* _Instructions for the task_
Write out the text lines of every entry below word for word, leaving out the pictures.
────────
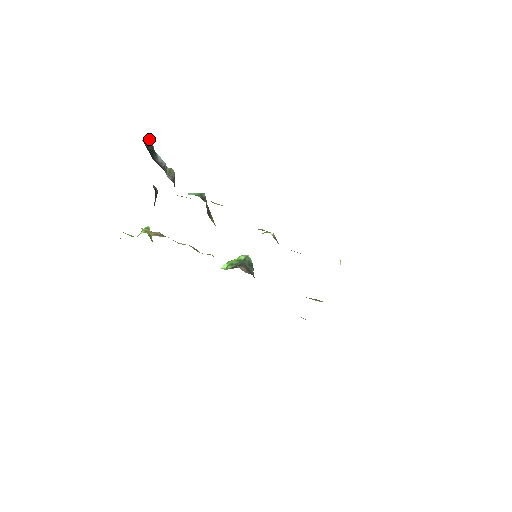
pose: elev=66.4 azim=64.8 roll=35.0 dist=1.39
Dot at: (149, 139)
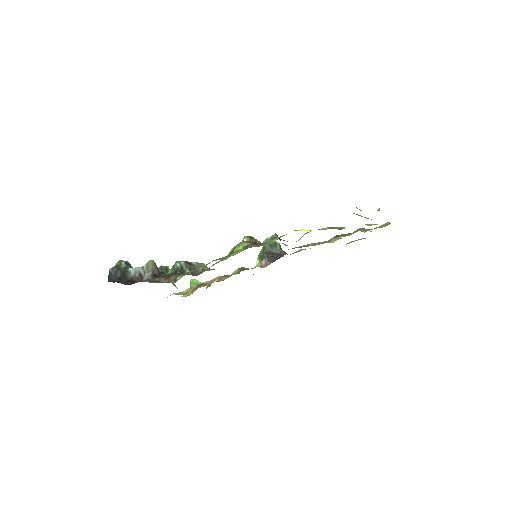
Dot at: (114, 269)
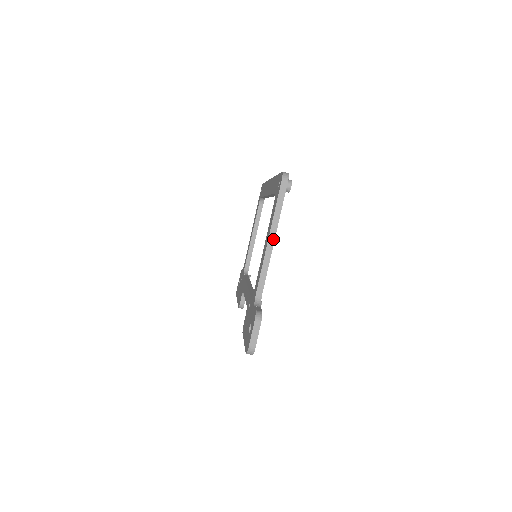
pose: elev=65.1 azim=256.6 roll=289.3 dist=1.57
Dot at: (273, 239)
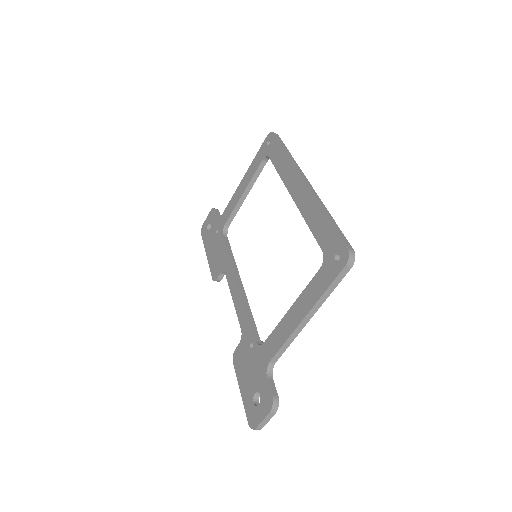
Dot at: (309, 318)
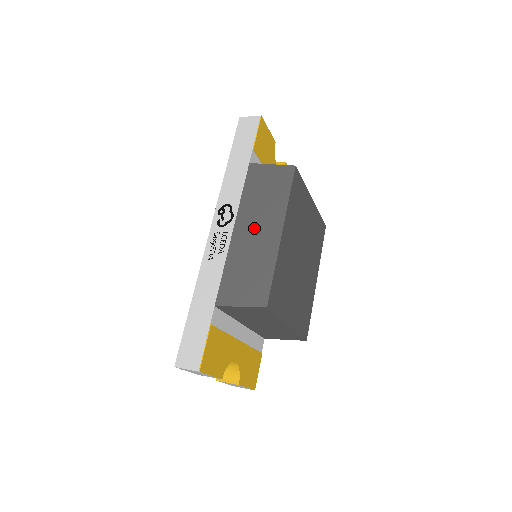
────────
* _Solution to this task_
pose: elev=66.4 azim=64.8 roll=35.0 dist=1.39
Dot at: (149, 139)
Dot at: (114, 269)
pose: elev=65.1 azim=256.6 roll=289.3 dist=1.57
Dot at: (273, 239)
Dot at: (309, 318)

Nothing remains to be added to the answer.